One of the first applications of soil nailing was in 1972 for a railroad widening project near Versailles, France, where an 18-m (59-ft) high cut-slope in sand was stabilized using soil nails. Because the method was cost-effective and the construction faster than other conventional support methods, an increase in the use of soil nailing took place in France and other areas in Europe. In Germany, the first use of a soil nail wall was in 1975. The first major research program on soil nail walls was undertaken in Germany from 1975 through 1981 by the University of Karlsruhe and the construction company Bauer. This investigation program involved full-scale testing of experimental walls with a variety of configurations and the development of analysis procedures to be used in design. In France, the Clouterre research program, involving private and public participants, was initiated in 1986. This research effort consisted of full-scale testing, monitoring of in-service structures, and numerical simulations.
History of Use and Development in the United States
Pioneering applications of soil nail walls in North America were for temporary excavation support in Vancouver, B.C, Washington, D.C. and Mexico City, Mexico in the late1960s and early 1970s. One of the first published applications of soil nailing in the United States was the support of the 13.7-m (45-ft) deep foundation excavation in dense silty lacustrine sands for the expansion of the Good Samaritan Hospital in Portland, Oregon in 1976. The construction of the retaining system was reportedly conducted in nearly half the time and at about 85 percent of the cost of conventional excavation support systems. In 1984, a prototype soil nail wall 12-m (40-ft) high was built near Cumberland Gap, Kentucky, as part of a demonstration project funded by the U.S. Department of Transportation Federal Highway Administration (FHWA). In 1989, the Oregon Department of Transportation built an 8-m (24-ft) high wall as the first application of a soil nail wall used in a bridge abutment cut wall (end-slope removal). In 1988, a 12.2-m (40-ft) high, 2-tiered wall was built along Interstate Highway 78, near Allentown, Pennsylvania. Each wall tier was 6.1-m (20-ft) high with a 3 m (10 ft) horizontal offset and was built in colluvium and highly weathered rock. Other examples of early uses of soil nail walls include those built along Interstate 10 in San Bernadino, California; Interstate 90 near Seattle, Washington; and along George Washington Parkway (Interstate 495) in Virginia.

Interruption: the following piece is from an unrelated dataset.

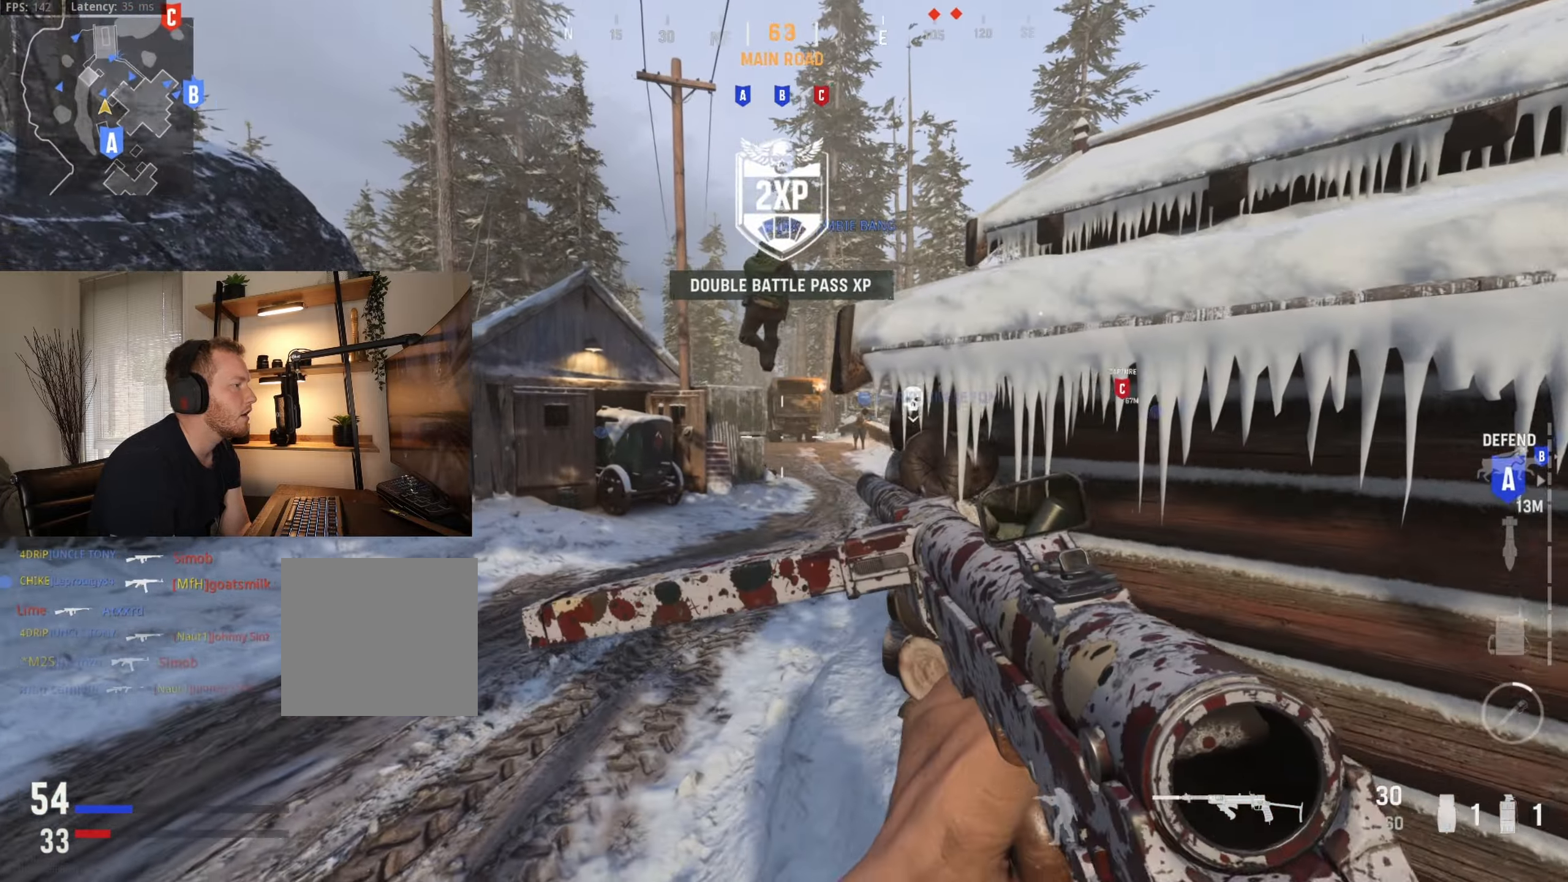
{"buttons": [], "left_stick": "up", "right_stick": "center", "events": [[50, "left_stick", "up"], [283, "left_stick", "up-right"], [317, "right_stick", "up-right"], [400, "left_stick", "up"], [400, "right_stick", "center"]]}
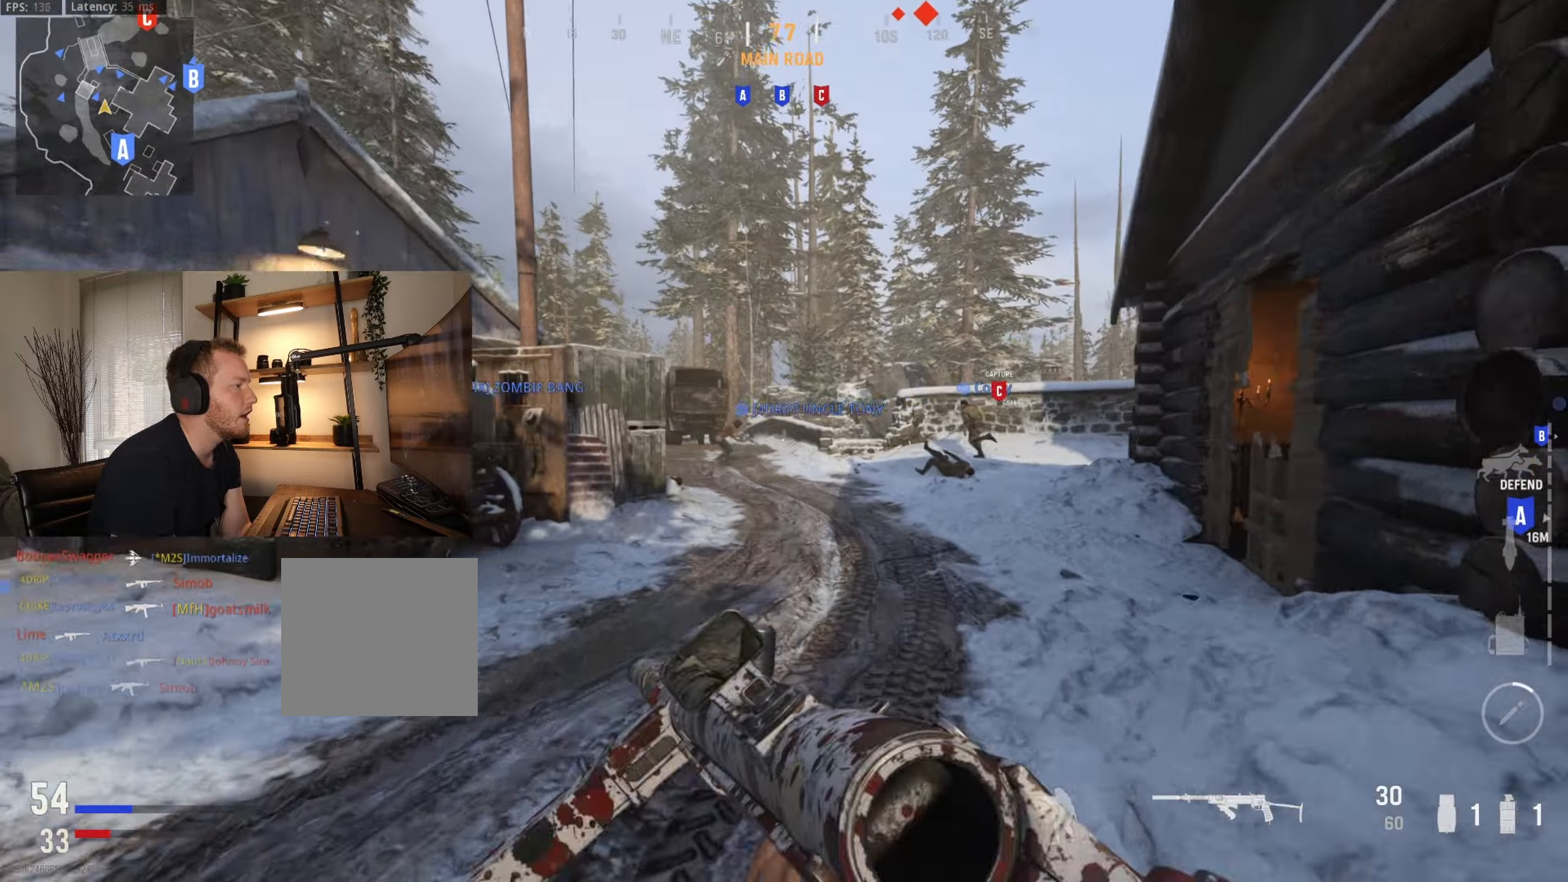
{"buttons": [], "left_stick": "up", "right_stick": "center", "events": [[383, "right_stick", "left"], [500, "right_stick", "center"]]}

The use of soil nail walls has substantially increased in the United States during the last decade because it has been demonstrated that soil nail walls are technically feasible and, in many cases, a cost-effective alternative to conventional retaining walls used in top-to-bottom excavations in temporary and permanent applications. Design engineers are becoming increasingly familiar with soil nailing technology. Most soil nail walls constructed in the United States are still used for temporary retaining structures, however, the use of soil nail walls as a permanent structure has increased substantially in the last five years.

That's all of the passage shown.